If anyone in Philadelphia area happens to read this - I know .NET, HTML/css
(not the recent 5.0 stuff though), PHP, MySQL, Java, I am currently learning
Common Lisp(halfway through Siebel's and Grahams books), and I can read C++
but do not have an active interest in learning to program in C (so far,
although I am sure it would be a nice learning experience as it seems like a
good number of robust applications are in C).

For now I think I will continue to try to become a Comp Sci major - even if
the piece of paper has no meaning. But if an opportunity arises with a job I
will definitely jump on it.

------
matomesc
I have a similar problem - i'm studying electrical engineering (currently in
3rd year) but i'm passionate about programming and web development. I recently
wanted to switch to software engineering but i realized that switching will be
a pain in the ass - i would be delay my graduation by at least 1.5 years +
spend more money. Anyways, i decided that it wasn't really worth the changing
majors at this point. Instead, i will be attending some software engineering
lectures on campus and self teach.

------
mfrye
I'm under 25 and I have a similar story.

I quit college three times, I have 0 credits. You will freak out my parents
and friends a few times but it's well worth it.

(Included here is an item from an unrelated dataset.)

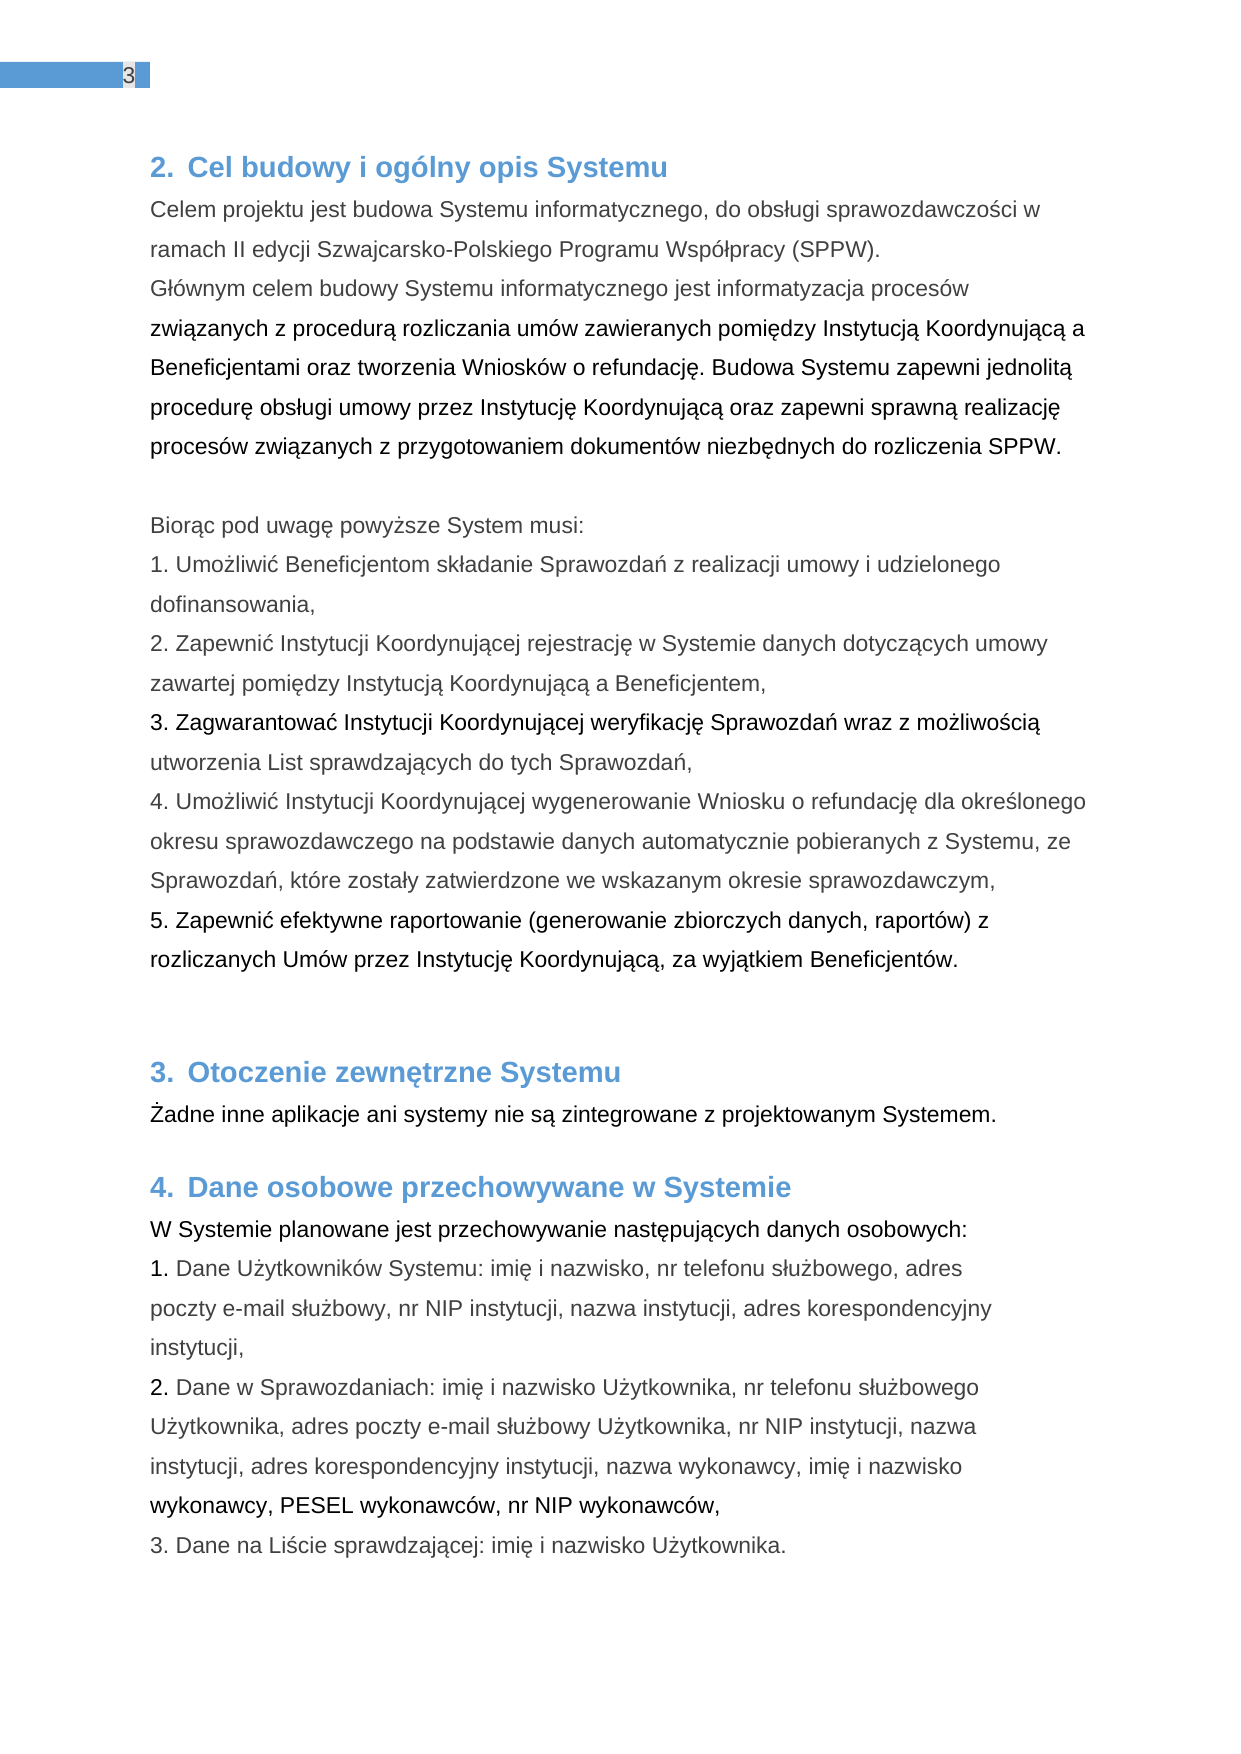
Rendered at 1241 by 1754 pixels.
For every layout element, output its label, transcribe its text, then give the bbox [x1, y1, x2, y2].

Learn programming on your own, but find a good hacker to pair up with. Work
for free for him so you can get up to speed.

College majors don't mean a thing. One of the smartest programmers I know is
an English major.

Where are you located?

------
DanielStraight
Why do you feel you need 4 years of schooling given how much you've learned
with none at all? You've already got the drive to learn. Keep doing that.